RECORDED DATA

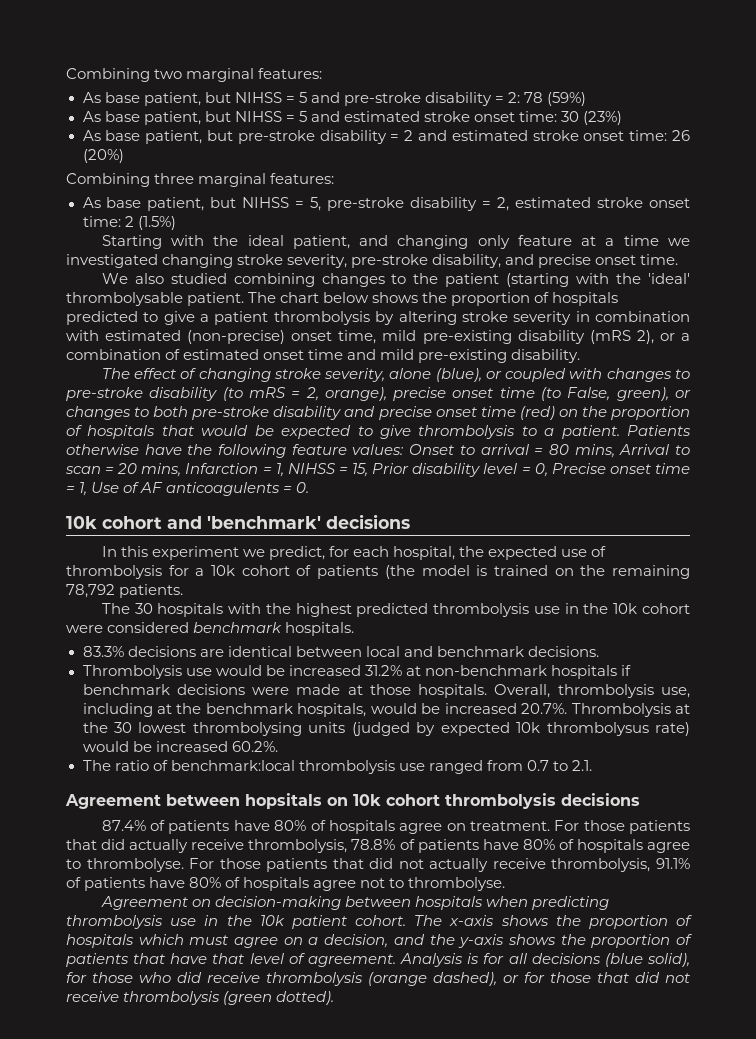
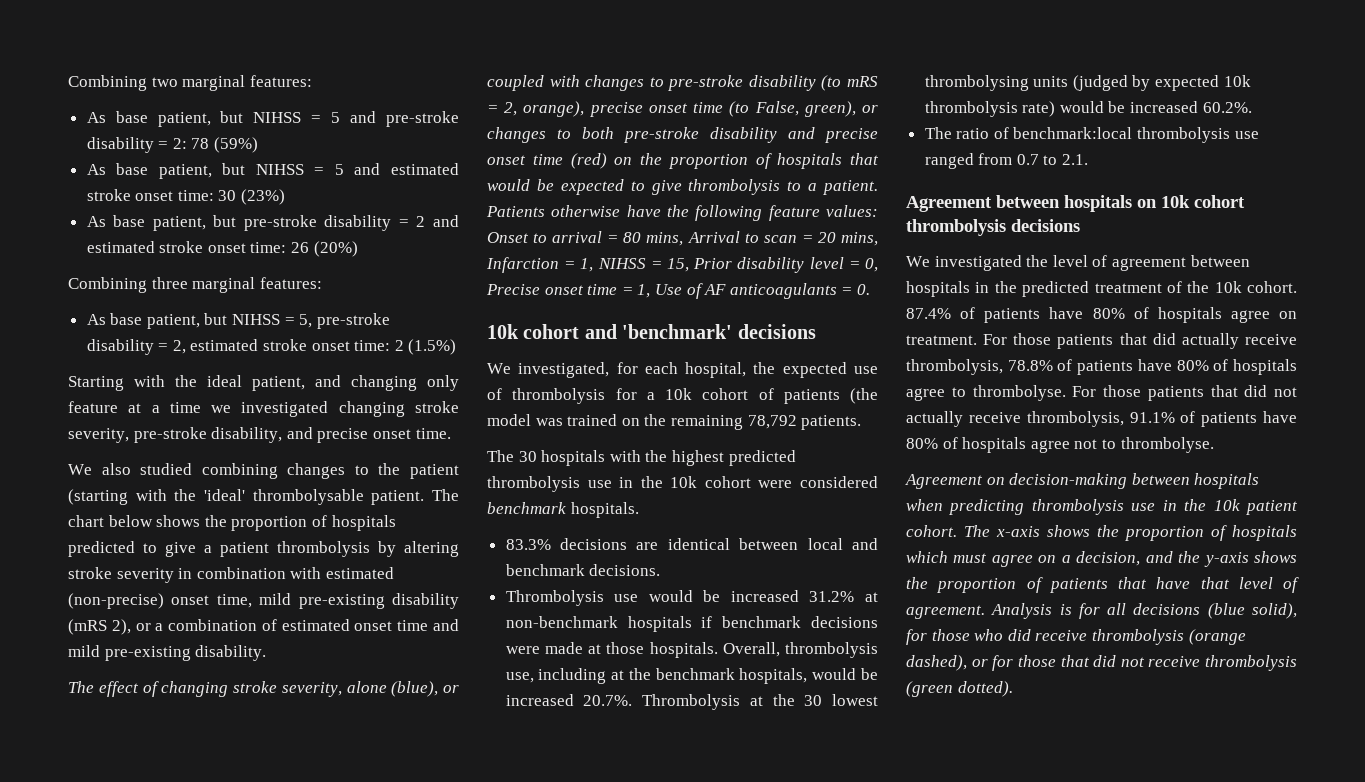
[166,482,281,496] anticoagulents -> [729,283,837,299] anticoagulants
[101,546,325,560] In this experiment we predict, -> [487,362,610,378] We investigated,
[476,565,488,576] is -> [535,418,563,426] was
[546,722,649,736] thrombolysus -> [924,101,1018,117] thrombolysis
[245,793,322,809] hopsitals -> [1064,195,1132,212] hospitals
(640, 799) none -> [906,255,1250,271] [906,281,1297,297] We investigated the level of agreement between hospitals in the predicted treatment of the 10k cohort.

PROBLEM DESCRIPTION
The listing above should be repeated word for word, with every image left out.

ANSWER
[166,482,281,496] anticoagulents -> [729,283,837,299] anticoagulants
[101,546,325,560] In this experiment we predict, -> [487,362,610,378] We investigated,
[476,565,488,576] is -> [535,418,563,426] was
[546,722,649,736] thrombolysus -> [924,101,1018,117] thrombolysis
[245,793,322,809] hopsitals -> [1064,195,1132,212] hospitals
(640, 799) none -> [906,255,1250,271] [906,281,1297,297] We investigated the level of agreement between hospitals in the predicted treatment of the 10k cohort.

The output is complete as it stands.